Как-то незаметно для себя Макс выехал на Садовое, промчался по нему и уверенно свернул, все еще не очень понимая, куда едет, словно кто-то вел машину за него. Остановился он только тогда, когда впереди заблестели на солнце купола Елоховской церкви.
Макс заглушил двигатель и сел, навалившись грудью на руль и подложив под подбородок кулак.
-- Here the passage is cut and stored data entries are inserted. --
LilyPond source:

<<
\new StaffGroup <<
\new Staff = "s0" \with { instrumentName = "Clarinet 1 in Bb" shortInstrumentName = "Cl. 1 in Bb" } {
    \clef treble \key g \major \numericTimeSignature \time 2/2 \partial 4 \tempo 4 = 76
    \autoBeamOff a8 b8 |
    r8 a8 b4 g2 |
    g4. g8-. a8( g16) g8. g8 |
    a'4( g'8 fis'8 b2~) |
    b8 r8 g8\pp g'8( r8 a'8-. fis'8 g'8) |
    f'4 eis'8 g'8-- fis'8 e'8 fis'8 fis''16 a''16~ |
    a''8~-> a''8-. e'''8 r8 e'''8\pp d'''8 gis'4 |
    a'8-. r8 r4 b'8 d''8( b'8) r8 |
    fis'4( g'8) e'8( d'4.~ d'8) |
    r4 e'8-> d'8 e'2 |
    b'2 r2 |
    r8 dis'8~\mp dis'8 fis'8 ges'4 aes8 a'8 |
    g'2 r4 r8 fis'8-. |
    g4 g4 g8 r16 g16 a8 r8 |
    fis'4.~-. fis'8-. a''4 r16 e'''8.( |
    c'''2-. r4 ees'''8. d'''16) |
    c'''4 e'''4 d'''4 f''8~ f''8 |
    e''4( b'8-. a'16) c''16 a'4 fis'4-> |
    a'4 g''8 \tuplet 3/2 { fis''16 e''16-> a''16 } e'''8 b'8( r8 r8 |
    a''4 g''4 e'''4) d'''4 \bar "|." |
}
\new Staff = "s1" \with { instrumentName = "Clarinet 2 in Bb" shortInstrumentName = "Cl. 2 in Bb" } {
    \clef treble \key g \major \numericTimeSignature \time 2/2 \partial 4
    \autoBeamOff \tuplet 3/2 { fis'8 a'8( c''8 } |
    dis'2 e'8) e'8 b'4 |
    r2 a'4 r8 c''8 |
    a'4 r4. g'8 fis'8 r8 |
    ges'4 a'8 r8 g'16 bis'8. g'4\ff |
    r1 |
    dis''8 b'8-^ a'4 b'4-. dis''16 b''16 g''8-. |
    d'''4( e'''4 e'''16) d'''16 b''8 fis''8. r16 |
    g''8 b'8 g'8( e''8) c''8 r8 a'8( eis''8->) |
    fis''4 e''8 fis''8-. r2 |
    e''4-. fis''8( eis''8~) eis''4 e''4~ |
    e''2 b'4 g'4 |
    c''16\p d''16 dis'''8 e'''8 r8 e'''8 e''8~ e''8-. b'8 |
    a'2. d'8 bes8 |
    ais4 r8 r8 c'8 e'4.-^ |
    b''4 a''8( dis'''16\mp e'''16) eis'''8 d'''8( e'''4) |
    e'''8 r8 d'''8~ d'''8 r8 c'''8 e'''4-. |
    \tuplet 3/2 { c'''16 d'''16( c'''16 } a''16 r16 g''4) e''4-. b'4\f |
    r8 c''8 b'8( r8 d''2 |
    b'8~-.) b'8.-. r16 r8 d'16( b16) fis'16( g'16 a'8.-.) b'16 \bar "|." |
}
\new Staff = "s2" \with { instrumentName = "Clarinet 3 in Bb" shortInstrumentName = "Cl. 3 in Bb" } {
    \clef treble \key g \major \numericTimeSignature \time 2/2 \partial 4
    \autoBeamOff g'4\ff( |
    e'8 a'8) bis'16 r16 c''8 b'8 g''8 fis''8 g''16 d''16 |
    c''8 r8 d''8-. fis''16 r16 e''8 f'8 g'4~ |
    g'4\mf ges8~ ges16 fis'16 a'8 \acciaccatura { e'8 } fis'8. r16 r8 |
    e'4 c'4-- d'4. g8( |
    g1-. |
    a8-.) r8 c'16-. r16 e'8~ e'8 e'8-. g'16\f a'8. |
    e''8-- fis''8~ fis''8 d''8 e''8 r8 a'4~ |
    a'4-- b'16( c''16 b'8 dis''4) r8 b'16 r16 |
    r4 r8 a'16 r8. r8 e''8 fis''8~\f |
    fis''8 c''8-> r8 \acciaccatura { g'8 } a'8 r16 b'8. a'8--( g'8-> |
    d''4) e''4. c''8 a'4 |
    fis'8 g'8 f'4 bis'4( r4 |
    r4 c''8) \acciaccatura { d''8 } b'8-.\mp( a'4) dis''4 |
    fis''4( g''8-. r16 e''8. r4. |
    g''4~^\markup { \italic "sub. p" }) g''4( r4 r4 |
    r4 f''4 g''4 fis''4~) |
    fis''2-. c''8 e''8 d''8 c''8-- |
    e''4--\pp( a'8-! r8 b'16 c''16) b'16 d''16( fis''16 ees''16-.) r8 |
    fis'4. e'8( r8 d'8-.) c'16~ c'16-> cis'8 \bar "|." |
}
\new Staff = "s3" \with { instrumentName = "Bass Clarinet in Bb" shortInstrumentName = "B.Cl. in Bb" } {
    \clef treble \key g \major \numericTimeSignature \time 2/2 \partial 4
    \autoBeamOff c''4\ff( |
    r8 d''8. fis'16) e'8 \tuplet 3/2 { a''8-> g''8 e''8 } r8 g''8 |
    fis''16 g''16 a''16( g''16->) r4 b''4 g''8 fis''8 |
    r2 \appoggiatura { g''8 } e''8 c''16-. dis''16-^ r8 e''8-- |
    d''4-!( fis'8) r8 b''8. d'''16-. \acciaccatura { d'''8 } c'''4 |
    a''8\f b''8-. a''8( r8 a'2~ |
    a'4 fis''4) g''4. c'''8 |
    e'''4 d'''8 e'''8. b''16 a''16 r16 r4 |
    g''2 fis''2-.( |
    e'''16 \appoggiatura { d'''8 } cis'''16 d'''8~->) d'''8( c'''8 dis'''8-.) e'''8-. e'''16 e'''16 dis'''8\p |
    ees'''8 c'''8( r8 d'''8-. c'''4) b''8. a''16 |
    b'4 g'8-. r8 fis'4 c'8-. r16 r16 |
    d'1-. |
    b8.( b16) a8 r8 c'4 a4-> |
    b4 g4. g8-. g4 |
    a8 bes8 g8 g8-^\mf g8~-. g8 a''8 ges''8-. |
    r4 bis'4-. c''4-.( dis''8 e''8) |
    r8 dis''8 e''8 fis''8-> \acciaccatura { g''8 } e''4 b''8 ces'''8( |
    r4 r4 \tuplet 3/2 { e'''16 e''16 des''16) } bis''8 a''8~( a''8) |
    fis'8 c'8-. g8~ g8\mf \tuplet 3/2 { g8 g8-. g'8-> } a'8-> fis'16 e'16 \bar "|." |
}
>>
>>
Почему именно он? Не наркоман, не педик. И баб он, как-никак, выбирал. Со всякой падалью не шлялся. И вот — на тебе! За что, Господи? Ответь, если ты есть! Почему эту гниль бандитскую, бомжей, изъеденных вшами и заразой, мусоров поганых ничего не берет? Чем он, Максим Андросов, так провинился? Никого не убивал… Какие там еще грехи есть? Не воровал. Не потому, правда, что сильно идейный, а потому, что боялся попасться. Но какая разница? Попы, положим, тоже водяру жрут по-черному, и ничего — попы. Так где же справедливость?